Patent trolling seems like a new phenomenon to many of us because most of us grew up during a time when corporations dominated the patent market. But the economic environment is much different now, and in important ways more like it was in the 19th century. In 1970, small firms owned just 5% of patents issued worldwide. By 1990, that had grown to about one-third, and it's growing still. As large firms looked for places to reduce costs, their R&D departments were often the first to have their budgets cut, and firms looked outside for new technologies. Between 1980 and 2005, the R&D expenditures of companies with 25,000 or more employees fell from about two-thirds of the total to about one third.
"As in the past, the growth of the market for technology has given rise to new problems of asymmetric information that opportunists can exploit to their advantage," the authors note. This is especially true of software, where the functions -- like those of barbed wire -- are wide-ranging and vague. Abstraction and multitudinous potential applications are inherent in software, and are just what a troll looks for when shopping around for someone to sue.
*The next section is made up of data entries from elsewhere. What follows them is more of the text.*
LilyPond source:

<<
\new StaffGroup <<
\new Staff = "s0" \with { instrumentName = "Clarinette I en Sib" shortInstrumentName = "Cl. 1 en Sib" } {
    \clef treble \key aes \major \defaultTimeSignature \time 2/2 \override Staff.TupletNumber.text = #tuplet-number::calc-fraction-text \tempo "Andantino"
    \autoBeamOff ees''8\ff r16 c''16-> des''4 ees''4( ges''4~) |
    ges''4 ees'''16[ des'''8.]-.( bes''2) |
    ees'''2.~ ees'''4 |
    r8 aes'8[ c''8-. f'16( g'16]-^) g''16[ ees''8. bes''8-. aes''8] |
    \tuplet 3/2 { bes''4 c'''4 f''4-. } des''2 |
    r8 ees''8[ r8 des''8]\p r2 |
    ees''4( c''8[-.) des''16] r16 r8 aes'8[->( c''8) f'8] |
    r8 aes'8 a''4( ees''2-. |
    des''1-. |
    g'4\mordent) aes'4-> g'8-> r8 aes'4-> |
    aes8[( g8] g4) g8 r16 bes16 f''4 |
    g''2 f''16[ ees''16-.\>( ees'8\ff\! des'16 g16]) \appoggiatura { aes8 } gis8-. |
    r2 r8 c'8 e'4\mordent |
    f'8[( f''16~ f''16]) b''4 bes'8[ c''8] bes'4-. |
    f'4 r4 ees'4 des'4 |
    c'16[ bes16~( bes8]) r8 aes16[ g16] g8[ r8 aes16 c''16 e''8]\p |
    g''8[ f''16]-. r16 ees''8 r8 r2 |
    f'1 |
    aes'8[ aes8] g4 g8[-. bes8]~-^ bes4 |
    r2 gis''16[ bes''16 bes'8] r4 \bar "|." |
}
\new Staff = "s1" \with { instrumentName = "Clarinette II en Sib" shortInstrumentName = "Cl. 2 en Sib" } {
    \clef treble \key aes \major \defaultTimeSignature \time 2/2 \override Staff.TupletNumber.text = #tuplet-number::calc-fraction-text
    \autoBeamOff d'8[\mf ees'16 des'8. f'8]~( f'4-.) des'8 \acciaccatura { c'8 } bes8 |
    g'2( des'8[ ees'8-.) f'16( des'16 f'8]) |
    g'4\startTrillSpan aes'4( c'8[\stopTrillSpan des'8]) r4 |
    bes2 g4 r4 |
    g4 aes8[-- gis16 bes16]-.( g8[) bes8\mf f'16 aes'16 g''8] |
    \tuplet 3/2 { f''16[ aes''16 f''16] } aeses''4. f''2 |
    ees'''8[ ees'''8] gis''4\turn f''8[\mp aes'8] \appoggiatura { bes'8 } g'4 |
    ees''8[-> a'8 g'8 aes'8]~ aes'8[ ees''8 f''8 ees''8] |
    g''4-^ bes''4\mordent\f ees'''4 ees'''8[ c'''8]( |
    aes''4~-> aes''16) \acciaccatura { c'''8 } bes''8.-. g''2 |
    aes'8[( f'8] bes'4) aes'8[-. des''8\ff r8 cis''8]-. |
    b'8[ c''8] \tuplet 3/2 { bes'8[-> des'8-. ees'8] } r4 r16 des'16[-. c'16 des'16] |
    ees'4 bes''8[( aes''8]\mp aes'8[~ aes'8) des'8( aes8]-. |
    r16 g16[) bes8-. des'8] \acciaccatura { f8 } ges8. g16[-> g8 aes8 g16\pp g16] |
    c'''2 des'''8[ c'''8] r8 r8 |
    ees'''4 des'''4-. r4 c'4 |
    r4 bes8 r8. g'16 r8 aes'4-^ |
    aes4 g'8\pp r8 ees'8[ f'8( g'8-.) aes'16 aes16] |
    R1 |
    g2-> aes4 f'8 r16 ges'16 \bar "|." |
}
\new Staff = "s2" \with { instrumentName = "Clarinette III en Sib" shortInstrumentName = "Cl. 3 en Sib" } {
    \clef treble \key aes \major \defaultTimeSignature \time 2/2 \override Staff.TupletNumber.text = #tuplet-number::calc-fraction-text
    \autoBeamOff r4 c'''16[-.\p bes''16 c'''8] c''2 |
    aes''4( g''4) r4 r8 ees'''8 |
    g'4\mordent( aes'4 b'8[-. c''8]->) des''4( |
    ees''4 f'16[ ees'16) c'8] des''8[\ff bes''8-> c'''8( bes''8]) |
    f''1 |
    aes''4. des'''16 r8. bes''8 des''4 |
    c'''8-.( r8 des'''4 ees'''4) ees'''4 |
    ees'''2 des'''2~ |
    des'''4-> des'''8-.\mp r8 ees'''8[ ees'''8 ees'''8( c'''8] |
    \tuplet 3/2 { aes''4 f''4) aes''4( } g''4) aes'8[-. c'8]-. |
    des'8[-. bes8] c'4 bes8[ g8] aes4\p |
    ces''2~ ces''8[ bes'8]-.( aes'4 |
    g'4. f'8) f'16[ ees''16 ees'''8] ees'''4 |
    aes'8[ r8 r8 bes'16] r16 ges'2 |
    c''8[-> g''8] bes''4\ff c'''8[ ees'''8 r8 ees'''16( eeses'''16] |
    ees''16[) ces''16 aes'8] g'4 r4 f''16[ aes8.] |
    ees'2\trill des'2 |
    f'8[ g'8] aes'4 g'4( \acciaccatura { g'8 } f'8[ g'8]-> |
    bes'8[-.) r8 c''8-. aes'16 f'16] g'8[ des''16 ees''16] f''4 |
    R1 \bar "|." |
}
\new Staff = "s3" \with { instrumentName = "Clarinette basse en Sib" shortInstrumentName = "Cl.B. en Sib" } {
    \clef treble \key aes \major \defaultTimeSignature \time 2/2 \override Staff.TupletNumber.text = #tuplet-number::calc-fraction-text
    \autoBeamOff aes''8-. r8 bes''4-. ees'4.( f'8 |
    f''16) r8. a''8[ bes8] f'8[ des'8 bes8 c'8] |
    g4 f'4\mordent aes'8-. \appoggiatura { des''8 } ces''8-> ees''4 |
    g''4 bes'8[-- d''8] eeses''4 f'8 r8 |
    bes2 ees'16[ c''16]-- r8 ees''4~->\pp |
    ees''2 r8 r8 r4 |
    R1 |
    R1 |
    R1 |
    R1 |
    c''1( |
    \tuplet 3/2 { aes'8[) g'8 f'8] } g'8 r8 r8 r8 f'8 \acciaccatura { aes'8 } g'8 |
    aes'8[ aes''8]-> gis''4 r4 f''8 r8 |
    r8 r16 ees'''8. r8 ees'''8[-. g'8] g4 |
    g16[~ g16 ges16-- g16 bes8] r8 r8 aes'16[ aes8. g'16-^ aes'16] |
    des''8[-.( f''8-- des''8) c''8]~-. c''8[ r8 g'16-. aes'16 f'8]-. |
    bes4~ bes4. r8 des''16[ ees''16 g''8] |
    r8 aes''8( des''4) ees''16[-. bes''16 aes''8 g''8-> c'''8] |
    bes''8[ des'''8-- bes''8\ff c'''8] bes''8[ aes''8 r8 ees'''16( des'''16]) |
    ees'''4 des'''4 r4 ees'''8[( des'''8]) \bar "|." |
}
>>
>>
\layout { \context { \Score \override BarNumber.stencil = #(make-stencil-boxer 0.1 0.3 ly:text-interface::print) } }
The authors conclude that "it is not clear that the 'troll' problem" today is "commensurately more serious than it was in the earlier period." But that conclusion is based on the level of success of cases that are decided in court: Most often, the trolls lose. But the authors themselves recognize that "trolls can still do a lot of economic damage just by threatening litigation." Terms of settlements aren't usually known, nor is the level to which patent trolls stifle innovation. It's clearly a lot.
Beyond government initiatives like those proposed by the White House, the authors expect the backlash against patent trolls to grow. "As in the late 19th century, one might expect defendants to revise their assessments of the probability of winning and start fighting more of these cases in court, perhaps again basing together in associations for that purpose."
In fact, that's already occurring. It could be that the panic we're seeing among champions of innovation is actually the beginning of the end of patent trolls, at least in the current era.